**Problem description:** At the line with "بین‌المللی SSL", start transcribing; stop after the last line of the data below. Keep it exact and leave pictures out.

(Page-level text extractions)
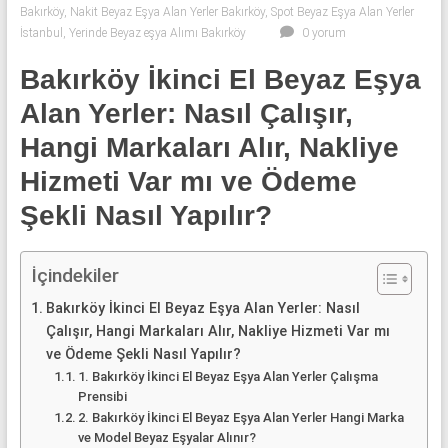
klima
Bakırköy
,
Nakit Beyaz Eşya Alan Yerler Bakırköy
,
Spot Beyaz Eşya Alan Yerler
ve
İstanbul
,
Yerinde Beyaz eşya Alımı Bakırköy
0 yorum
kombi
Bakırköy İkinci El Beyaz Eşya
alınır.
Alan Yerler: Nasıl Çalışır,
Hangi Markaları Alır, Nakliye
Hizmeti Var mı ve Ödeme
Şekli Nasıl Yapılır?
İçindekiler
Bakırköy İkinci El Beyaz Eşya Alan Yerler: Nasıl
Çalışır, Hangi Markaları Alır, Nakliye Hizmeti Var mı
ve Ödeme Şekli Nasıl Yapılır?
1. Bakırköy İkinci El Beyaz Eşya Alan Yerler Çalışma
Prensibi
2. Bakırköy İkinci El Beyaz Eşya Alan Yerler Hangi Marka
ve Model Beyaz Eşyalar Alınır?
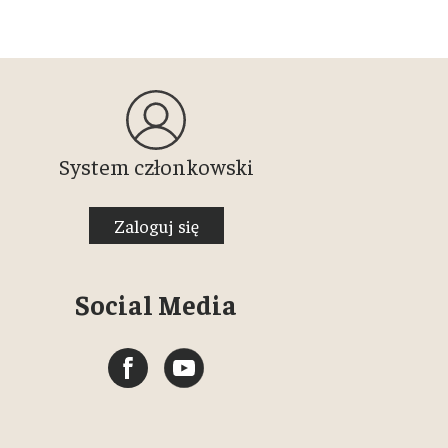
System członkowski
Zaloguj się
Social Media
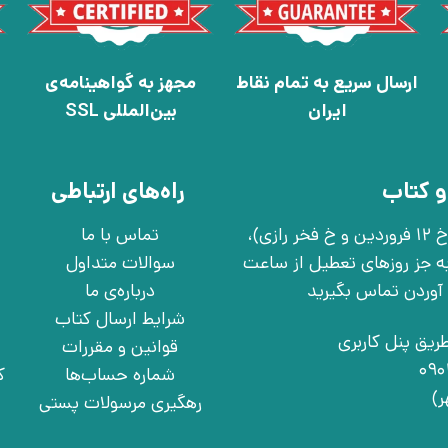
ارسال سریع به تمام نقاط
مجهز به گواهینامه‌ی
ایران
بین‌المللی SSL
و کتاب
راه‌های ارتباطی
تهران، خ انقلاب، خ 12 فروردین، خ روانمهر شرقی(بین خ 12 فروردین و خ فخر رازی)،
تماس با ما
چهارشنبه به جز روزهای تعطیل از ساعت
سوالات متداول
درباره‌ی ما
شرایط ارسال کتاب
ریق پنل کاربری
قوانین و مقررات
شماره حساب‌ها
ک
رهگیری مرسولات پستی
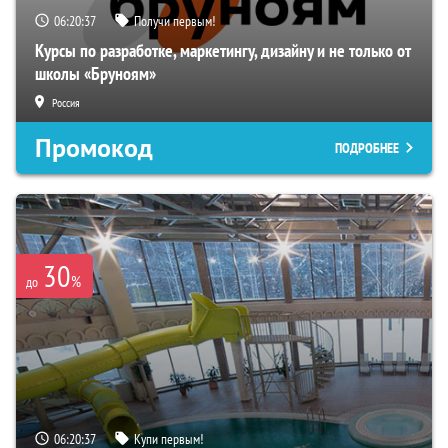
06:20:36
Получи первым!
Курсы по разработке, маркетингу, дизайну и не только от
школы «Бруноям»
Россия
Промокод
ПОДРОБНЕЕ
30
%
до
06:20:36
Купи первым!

**Result of this task:**
بین‌المللی SSL
و کتاب
راه‌های ارتباطی
تهران، خ انقلاب، خ 12 فروردین، خ روانمهر شرقی(بین خ 12 فروردین و خ فخر رازی)،
تماس با ما
چهارشنبه به جز روزهای تعطیل از ساعت
سوالات متداول
درباره‌ی ما
شرایط ارسال کتاب
ریق پنل کاربری
قوانین و مقررات
شماره حساب‌ها
ک
رهگیری مرسولات پستی
06:20:36
Получи первым!
Курсы по разработке, маркетингу, дизайну и не только от
школы «Бруноям»
Россия
Промокод
ПОДРОБНЕЕ
30
%
до
06:20:36
Купи первым!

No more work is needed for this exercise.